■ **SHORT TASK**:
Rewrite all the entries below, switching every "common name" to "vernacular name" and leaving everything else as it is.

****************************************

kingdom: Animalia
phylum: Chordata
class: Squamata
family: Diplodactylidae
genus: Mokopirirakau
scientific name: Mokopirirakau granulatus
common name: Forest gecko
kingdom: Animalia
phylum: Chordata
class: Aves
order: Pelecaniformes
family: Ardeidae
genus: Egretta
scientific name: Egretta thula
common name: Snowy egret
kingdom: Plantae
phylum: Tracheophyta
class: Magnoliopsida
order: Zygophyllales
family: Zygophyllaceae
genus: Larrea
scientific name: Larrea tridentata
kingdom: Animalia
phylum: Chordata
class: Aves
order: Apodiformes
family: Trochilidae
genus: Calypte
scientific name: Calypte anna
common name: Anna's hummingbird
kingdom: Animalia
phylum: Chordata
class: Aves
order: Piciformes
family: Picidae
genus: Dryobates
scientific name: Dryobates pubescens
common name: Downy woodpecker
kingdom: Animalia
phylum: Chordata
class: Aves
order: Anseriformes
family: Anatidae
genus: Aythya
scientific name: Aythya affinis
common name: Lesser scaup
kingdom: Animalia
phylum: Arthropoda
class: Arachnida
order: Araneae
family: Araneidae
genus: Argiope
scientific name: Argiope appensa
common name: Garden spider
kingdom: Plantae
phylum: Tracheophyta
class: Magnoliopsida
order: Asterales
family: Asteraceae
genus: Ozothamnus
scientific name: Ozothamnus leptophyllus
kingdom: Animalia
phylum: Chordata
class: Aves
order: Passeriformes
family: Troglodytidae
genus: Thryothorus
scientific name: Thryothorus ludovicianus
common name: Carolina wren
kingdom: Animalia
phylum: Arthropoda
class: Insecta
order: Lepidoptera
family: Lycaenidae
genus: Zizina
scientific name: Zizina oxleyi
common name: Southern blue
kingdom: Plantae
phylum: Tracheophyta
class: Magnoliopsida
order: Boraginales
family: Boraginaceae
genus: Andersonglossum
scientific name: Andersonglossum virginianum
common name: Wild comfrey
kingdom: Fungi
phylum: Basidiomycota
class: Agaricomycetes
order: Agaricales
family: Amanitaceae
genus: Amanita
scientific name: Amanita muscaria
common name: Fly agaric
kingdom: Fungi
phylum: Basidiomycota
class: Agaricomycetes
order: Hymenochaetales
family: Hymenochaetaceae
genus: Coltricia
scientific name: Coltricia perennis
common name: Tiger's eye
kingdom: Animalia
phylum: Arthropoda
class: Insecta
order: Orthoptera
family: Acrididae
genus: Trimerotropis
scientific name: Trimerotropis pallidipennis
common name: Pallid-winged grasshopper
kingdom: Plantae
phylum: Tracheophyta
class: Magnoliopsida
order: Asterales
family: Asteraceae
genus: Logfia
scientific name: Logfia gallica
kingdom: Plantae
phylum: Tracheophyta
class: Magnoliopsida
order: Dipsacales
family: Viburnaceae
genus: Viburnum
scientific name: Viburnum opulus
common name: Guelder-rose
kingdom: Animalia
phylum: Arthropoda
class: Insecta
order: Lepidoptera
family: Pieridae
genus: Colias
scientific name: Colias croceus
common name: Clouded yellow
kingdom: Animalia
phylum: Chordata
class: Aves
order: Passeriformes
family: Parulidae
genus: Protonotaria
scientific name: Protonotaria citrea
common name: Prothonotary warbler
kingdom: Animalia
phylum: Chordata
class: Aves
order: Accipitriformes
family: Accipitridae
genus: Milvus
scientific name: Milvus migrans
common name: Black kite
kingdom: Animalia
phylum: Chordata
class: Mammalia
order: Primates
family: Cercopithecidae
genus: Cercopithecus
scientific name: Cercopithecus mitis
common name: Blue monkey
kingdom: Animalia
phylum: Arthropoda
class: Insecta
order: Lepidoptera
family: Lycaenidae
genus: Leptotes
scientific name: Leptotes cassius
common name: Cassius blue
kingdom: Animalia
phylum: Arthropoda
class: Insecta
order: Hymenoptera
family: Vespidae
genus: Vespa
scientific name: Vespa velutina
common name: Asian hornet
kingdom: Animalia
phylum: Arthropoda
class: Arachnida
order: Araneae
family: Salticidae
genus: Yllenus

****************************************

■ **FULL OUTPUT**:
kingdom: Animalia
phylum: Chordata
class: Squamata
family: Diplodactylidae
genus: Mokopirirakau
scientific name: Mokopirirakau granulatus
vernacular name: Forest gecko
kingdom: Animalia
phylum: Chordata
class: Aves
order: Pelecaniformes
family: Ardeidae
genus: Egretta
scientific name: Egretta thula
vernacular name: Snowy egret
kingdom: Plantae
phylum: Tracheophyta
class: Magnoliopsida
order: Zygophyllales
family: Zygophyllaceae
genus: Larrea
scientific name: Larrea tridentata
kingdom: Animalia
phylum: Chordata
class: Aves
order: Apodiformes
family: Trochilidae
genus: Calypte
scientific name: Calypte anna
vernacular name: Anna's hummingbird
kingdom: Animalia
phylum: Chordata
class: Aves
order: Piciformes
family: Picidae
genus: Dryobates
scientific name: Dryobates pubescens
vernacular name: Downy woodpecker
kingdom: Animalia
phylum: Chordata
class: Aves
order: Anseriformes
family: Anatidae
genus: Aythya
scientific name: Aythya affinis
vernacular name: Lesser scaup
kingdom: Animalia
phylum: Arthropoda
class: Arachnida
order: Araneae
family: Araneidae
genus: Argiope
scientific name: Argiope appensa
vernacular name: Garden spider
kingdom: Plantae
phylum: Tracheophyta
class: Magnoliopsida
order: Asterales
family: Asteraceae
genus: Ozothamnus
scientific name: Ozothamnus leptophyllus
kingdom: Animalia
phylum: Chordata
class: Aves
order: Passeriformes
family: Troglodytidae
genus: Thryothorus
scientific name: Thryothorus ludovicianus
vernacular name: Carolina wren
kingdom: Animalia
phylum: Arthropoda
class: Insecta
order: Lepidoptera
family: Lycaenidae
genus: Zizina
scientific name: Zizina oxleyi
vernacular name: Southern blue
kingdom: Plantae
phylum: Tracheophyta
class: Magnoliopsida
order: Boraginales
family: Boraginaceae
genus: Andersonglossum
scientific name: Andersonglossum virginianum
vernacular name: Wild comfrey
kingdom: Fungi
phylum: Basidiomycota
class: Agaricomycetes
order: Agaricales
family: Amanitaceae
genus: Amanita
scientific name: Amanita muscaria
vernacular name: Fly agaric
kingdom: Fungi
phylum: Basidiomycota
class: Agaricomycetes
order: Hymenochaetales
family: Hymenochaetaceae
genus: Coltricia
scientific name: Coltricia perennis
vernacular name: Tiger's eye
kingdom: Animalia
phylum: Arthropoda
class: Insecta
order: Orthoptera
family: Acrididae
genus: Trimerotropis
scientific name: Trimerotropis pallidipennis
vernacular name: Pallid-winged grasshopper
kingdom: Plantae
phylum: Tracheophyta
class: Magnoliopsida
order: Asterales
family: Asteraceae
genus: Logfia
scientific name: Logfia gallica
kingdom: Plantae
phylum: Tracheophyta
class: Magnoliopsida
order: Dipsacales
family: Viburnaceae
genus: Viburnum
scientific name: Viburnum opulus
vernacular name: Guelder-rose
kingdom: Animalia
phylum: Arthropoda
class: Insecta
order: Lepidoptera
family: Pieridae
genus: Colias
scientific name: Colias croceus
vernacular name: Clouded yellow
kingdom: Animalia
phylum: Chordata
class: Aves
order: Passeriformes
family: Parulidae
genus: Protonotaria
scientific name: Protonotaria citrea
vernacular name: Prothonotary warbler
kingdom: Animalia
phylum: Chordata
class: Aves
order: Accipitriformes
family: Accipitridae
genus: Milvus
scientific name: Milvus migrans
vernacular name: Black kite
kingdom: Animalia
phylum: Chordata
class: Mammalia
order: Primates
family: Cercopithecidae
genus: Cercopithecus
scientific name: Cercopithecus mitis
vernacular name: Blue monkey
kingdom: Animalia
phylum: Arthropoda
class: Insecta
order: Lepidoptera
family: Lycaenidae
genus: Leptotes
scientific name: Leptotes cassius
vernacular name: Cassius blue
kingdom: Animalia
phylum: Arthropoda
class: Insecta
order: Hymenoptera
family: Vespidae
genus: Vespa
scientific name: Vespa velutina
vernacular name: Asian hornet
kingdom: Animalia
phylum: Arthropoda
class: Arachnida
order: Araneae
family: Salticidae
genus: Yllenus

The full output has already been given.